• PAGE EXTRACT:
• • • • •

These beautifully crafted poems - by turns dark, playful, intensely moving, tender, and intimate - make up Margaret Atwood's most accomplished and versatile gathering to date, " setting foot on the middle ground / between body and word." Some draw on history, some on myth, both classical and popular. Others, more personal, concern themselves with love, with the fragility of the natural world, and with death, especially in the elegiac series of meditations on the death of a parent. But they also inhabit a contemporary landscape haunted by images of the past. Generous, searing, compassionate, and disturbing, this poetry rises out of human experience to seek a level between luminous memory and the realities of the everyday, between the capacity to inflict and the strength to forgive.
About the Author
Margaret Atwood
MARGARET ATWOODis the author of more than forty books of fiction, poetry, and critical essays. In addition to The Handmaid's Tale (now a Hulu series) and its sequel The Testaments, her novels include The Blind Assassin (winner of the Booker Prize), Alias Grace (winner of the Giller Prize in Canada and the Premio Mondello in Italy), The Robber Bride, Cat's Eye, The Penelopiad, The Heart Goes Last, and Hag-Seed, a novel revisitation of Shakespeare's play The Tempest, for the Hogarth Shakespeare Project. Her latest book of short stories is Stone Mattress: Nine Tales. She is also the author of the graphic novel Angel Catbird (with cocreator Johnnie Christmas). Margaret Atwood lives in Toronto with writer Graeme Gibson.

• • • • •

[Data entries]
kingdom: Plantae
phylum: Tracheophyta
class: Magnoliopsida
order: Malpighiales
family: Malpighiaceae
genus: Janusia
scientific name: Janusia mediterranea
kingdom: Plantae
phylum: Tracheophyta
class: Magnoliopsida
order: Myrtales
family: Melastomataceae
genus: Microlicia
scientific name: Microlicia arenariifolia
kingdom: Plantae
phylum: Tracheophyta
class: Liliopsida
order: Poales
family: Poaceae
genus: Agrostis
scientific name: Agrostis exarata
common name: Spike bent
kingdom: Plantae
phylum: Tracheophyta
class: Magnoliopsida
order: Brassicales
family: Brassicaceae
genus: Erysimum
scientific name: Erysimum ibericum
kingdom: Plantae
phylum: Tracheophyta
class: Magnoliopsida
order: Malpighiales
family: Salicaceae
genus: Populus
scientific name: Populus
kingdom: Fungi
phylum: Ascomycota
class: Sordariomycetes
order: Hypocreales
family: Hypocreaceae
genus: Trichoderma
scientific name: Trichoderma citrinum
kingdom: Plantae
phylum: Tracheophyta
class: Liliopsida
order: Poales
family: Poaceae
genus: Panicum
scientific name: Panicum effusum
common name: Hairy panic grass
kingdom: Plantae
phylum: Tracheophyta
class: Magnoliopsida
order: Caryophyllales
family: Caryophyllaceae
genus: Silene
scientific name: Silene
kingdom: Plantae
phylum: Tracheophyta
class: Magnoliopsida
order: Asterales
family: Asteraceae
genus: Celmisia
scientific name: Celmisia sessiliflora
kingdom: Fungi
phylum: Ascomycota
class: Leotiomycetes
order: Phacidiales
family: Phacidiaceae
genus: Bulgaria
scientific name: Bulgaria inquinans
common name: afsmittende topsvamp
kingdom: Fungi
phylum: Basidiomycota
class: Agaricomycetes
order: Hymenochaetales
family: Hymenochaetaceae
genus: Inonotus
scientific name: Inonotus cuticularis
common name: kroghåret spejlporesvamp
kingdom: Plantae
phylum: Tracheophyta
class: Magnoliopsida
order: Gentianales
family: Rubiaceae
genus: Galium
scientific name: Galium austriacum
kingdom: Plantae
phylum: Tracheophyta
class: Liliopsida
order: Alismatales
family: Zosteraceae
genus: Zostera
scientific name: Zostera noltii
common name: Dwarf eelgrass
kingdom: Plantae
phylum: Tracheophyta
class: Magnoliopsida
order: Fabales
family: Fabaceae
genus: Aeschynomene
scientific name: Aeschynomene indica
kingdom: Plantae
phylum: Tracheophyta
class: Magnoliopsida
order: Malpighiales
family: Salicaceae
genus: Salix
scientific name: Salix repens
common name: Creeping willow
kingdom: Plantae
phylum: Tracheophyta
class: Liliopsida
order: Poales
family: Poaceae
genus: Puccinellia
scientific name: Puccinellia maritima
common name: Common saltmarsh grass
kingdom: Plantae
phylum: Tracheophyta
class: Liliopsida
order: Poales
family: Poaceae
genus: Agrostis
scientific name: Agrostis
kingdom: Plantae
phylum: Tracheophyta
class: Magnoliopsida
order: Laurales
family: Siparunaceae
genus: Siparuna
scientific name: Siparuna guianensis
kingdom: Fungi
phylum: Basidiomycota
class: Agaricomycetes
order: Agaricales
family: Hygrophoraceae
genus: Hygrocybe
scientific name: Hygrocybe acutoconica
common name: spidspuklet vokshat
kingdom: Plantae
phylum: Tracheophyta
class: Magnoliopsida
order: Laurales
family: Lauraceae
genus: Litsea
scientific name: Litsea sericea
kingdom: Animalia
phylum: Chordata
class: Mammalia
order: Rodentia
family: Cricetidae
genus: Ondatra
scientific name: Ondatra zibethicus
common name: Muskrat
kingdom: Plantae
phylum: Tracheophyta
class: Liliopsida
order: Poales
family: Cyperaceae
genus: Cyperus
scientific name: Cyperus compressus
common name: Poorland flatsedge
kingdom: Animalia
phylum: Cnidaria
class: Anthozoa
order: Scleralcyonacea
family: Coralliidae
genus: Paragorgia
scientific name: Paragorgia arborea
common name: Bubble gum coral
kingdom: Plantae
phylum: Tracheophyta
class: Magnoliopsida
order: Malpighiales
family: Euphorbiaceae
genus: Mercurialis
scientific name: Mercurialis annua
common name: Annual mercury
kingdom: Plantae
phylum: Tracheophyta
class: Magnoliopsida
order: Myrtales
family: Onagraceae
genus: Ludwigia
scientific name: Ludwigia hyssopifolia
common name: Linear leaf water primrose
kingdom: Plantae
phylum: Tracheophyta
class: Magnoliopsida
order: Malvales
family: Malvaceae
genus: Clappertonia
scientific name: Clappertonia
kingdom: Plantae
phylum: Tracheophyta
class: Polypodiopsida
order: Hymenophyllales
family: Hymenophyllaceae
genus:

• • • • •

• WORK ITEM: Copy the book description from "About the Author" up to and including "writer Graeme Gibson.", renaming "Toronto" as "Ottawa". The listing has no connection to the book description.

• TASK SOLUTION:
About the Author
Margaret Atwood
MARGARET ATWOODis the author of more than forty books of fiction, poetry, and critical essays. In addition to The Handmaid's Tale (now a Hulu series) and its sequel The Testaments, her novels include The Blind Assassin (winner of the Booker Prize), Alias Grace (winner of the Giller Prize in Canada and the Premio Mondello in Italy), The Robber Bride, Cat's Eye, The Penelopiad, The Heart Goes Last, and Hag-Seed, a novel revisitation of Shakespeare's play The Tempest, for the Hogarth Shakespeare Project. Her latest book of short stories is Stone Mattress: Nine Tales. She is also the author of the graphic novel Angel Catbird (with cocreator Johnnie Christmas). Margaret Atwood lives in Ottawa with writer Graeme Gibson.